Submitted to: International Journal of Food Properties
Publication Type: Peer Reviewed Journal
Publication Acceptance Date: 12/3/2010
Publication Date: 1/31/2013
Citation: Guo, W., Zhu, X., Nelson, S.O. 2013. Permittivities of watermelon pulp and juice and correlation with quality.. International Journal of Food Properties. 16:475-484.

Interpretive Summary: Techniques for nondestructively determining quality of agricultural products are helpful to producers, handlers and processors, those marketing the produce, and consumers. Visible and physical characteristics of many fresh fruits and vegetables are available for correlation with quality, and some of these, such as color, size, weight, density, elasticity, and firmness are used in automatic sorting of some produce into different categories for the market. Electrical characteristics of fruit tissue known as dielectric properties can be sensed with electric fields for possible detection of fruit quality. Therefore, watermelons were grown and harvested with a range of maturities for dielectric spectroscopy measurements of the melon tissue to learn whether there might be differences in the dielectric properties that could be correlated with quality. The best criterion for quality is the content of soluble solids, which are mostly sugars and therefore a measure of sweetness. This requires the extraction of tissue samples from the melons and measurement of expressed juice with a refractometer instrument, which has been calibrated to indicate percentage of soluble solids. The dielectric properties of the watermelon pulp and juice samples were measured over the frequency range from 10 to 4500 MHz along with refractometer determinations of soluble solids content (SSC), moisture content, and pH. Dielectric properties of edible pulp and juice were similar within a few percentage points, but neither the dielectric constant nor the loss factor showed high correlations useful for predicting melon quality. Also, high loss factors prevent sufficient penetration of the melon tissue by electromagnetic energy for possible nondestructive sensing of watermelon quality. Thus, the development of a melon quality meter based on these principles seems unlikely.

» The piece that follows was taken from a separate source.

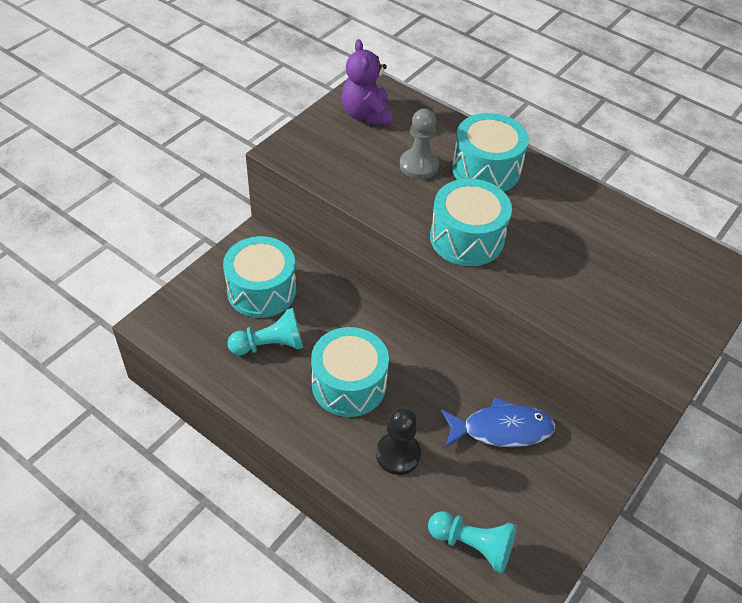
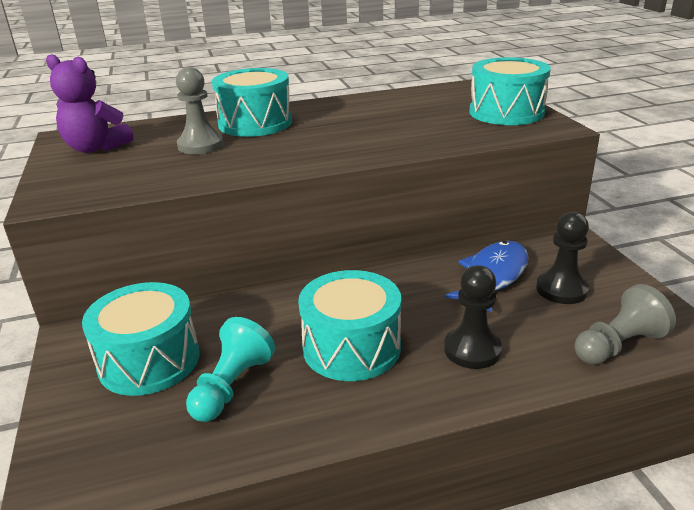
camera: 50 degrees left, 20 degrees down
turquoise pawn [428,511,516,573] -> grey pawn [574,284,676,365]
turquoise drum [430,179,512,266] -> turquoise drum moved to [469,57,551,125]
none -> black pawn [536,212,589,304]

Technical Abstract: Permittivities from 10 to 4500 MHz at 24 'C were measured on pulp and juice of watermelons of different maturities with an open-ended coaxial-line probe and network analyzer. The dielectric constant of both materials decreased monotonically with increasing frequency and loss factor had minimum at about 1000 MHz. Moreover, the pulp and juice had very similar loss factor values at each frequency. Ionic conduction is the major loss mechanism at lower frequencies in this range, while dipolar losses are dominant at the higher frequencies. The best linear coefficients of determination, 0.8 and 0.69, were found at 4500 MHz for correlations between the loss tangent of juice and soluble solids content and between loss tangent of juice and soluble solids/pH, respectively. The penetration depth of electromagnetic energy in pulp and juice at 4500 MHz was 4mm. The study offers useful information in assessing watermelon quality from dielectric properties.